Stored data entries
>>
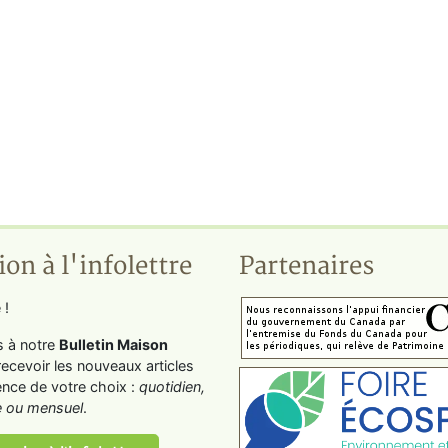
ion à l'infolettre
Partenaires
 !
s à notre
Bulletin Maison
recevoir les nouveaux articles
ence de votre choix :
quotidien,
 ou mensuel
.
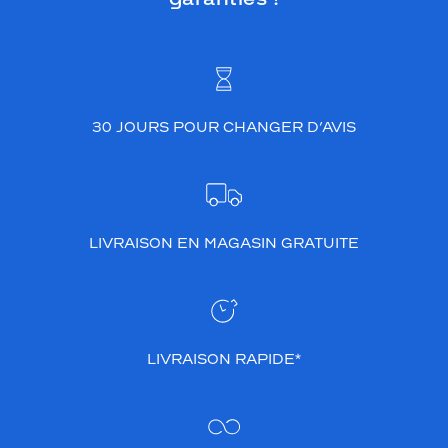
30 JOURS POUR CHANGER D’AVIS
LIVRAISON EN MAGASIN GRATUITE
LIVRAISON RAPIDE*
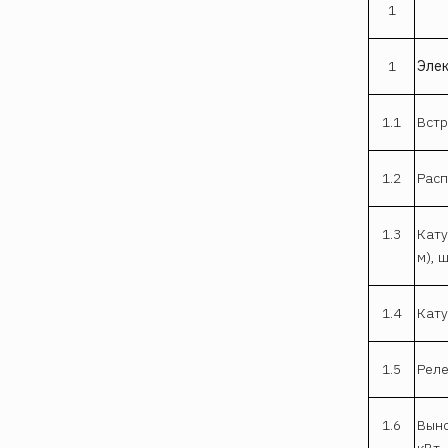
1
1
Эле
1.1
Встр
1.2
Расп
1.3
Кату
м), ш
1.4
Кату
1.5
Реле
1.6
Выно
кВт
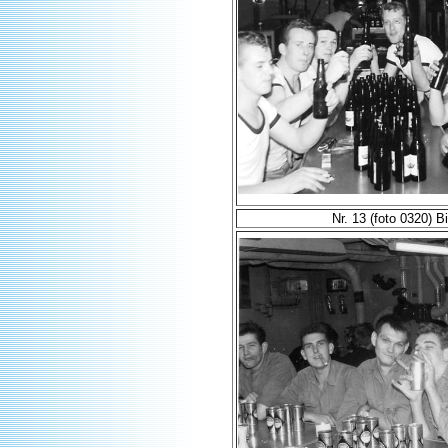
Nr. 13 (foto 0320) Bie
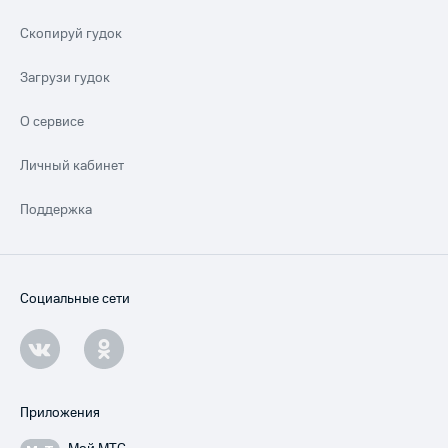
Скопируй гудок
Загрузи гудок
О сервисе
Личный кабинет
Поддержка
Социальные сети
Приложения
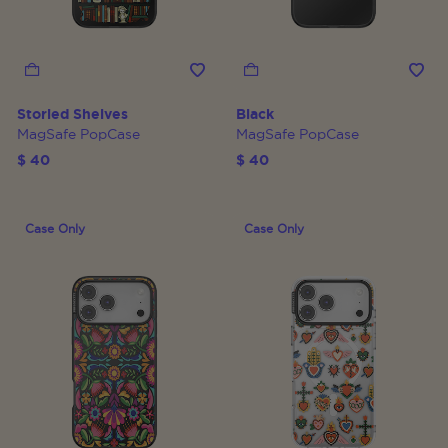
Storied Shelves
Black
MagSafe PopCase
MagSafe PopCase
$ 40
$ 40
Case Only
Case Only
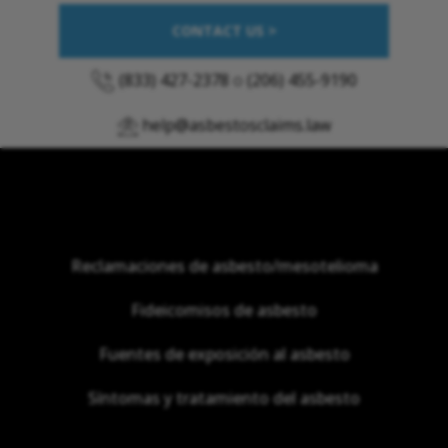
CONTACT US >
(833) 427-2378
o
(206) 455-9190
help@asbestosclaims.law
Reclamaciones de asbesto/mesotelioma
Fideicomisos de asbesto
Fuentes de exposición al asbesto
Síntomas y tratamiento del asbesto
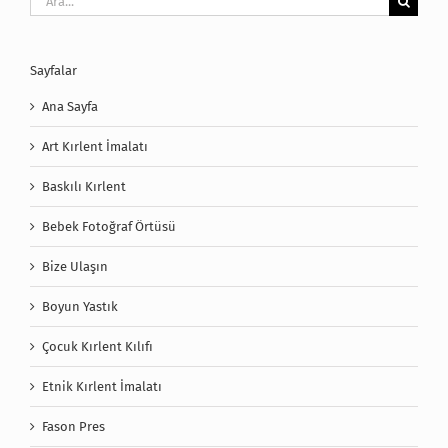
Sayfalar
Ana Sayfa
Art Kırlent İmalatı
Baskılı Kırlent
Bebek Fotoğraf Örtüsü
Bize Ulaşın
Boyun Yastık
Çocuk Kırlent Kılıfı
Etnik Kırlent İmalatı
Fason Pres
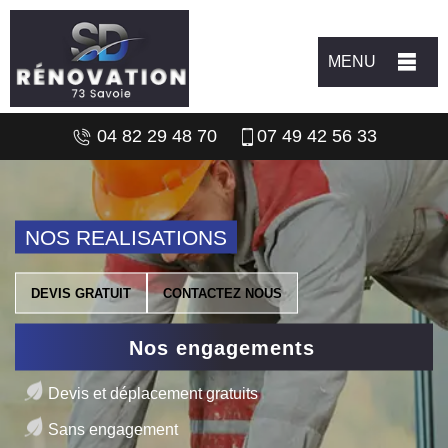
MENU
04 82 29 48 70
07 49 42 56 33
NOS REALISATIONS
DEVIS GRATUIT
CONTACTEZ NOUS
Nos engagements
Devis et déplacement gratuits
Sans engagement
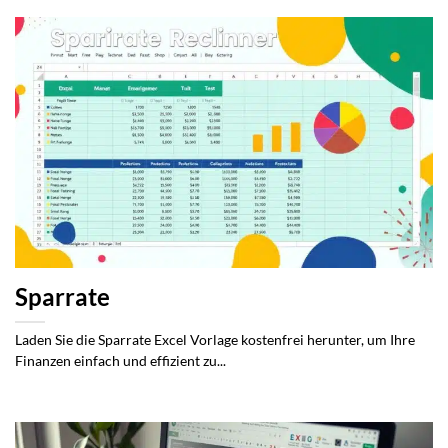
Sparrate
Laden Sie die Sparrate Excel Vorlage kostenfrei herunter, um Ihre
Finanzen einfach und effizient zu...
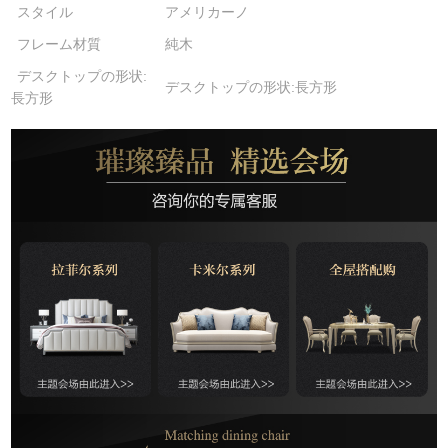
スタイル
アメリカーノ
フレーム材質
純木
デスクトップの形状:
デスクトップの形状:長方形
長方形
<<
>>
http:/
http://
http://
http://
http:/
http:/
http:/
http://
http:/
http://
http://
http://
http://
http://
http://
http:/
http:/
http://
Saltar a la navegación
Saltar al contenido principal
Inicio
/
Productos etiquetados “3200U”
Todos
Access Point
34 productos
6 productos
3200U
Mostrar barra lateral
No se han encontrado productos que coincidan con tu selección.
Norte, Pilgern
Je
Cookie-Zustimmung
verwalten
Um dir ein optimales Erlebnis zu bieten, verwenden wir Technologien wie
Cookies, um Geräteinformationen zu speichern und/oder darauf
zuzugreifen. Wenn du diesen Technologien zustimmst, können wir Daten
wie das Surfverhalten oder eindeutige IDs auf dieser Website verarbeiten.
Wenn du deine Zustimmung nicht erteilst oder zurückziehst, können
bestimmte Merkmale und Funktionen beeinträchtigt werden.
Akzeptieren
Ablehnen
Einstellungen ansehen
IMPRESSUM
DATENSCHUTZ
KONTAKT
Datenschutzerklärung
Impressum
<<
WORK TO COMPLETE
Show me every line in the data above that includes "Wenn".

WRITTEN SOLUTION
zuzugreifen. Wenn du diesen Technologien zustimmst, können wir Daten
Wenn du deine Zustimmung nicht erteilst oder zurückziehst, können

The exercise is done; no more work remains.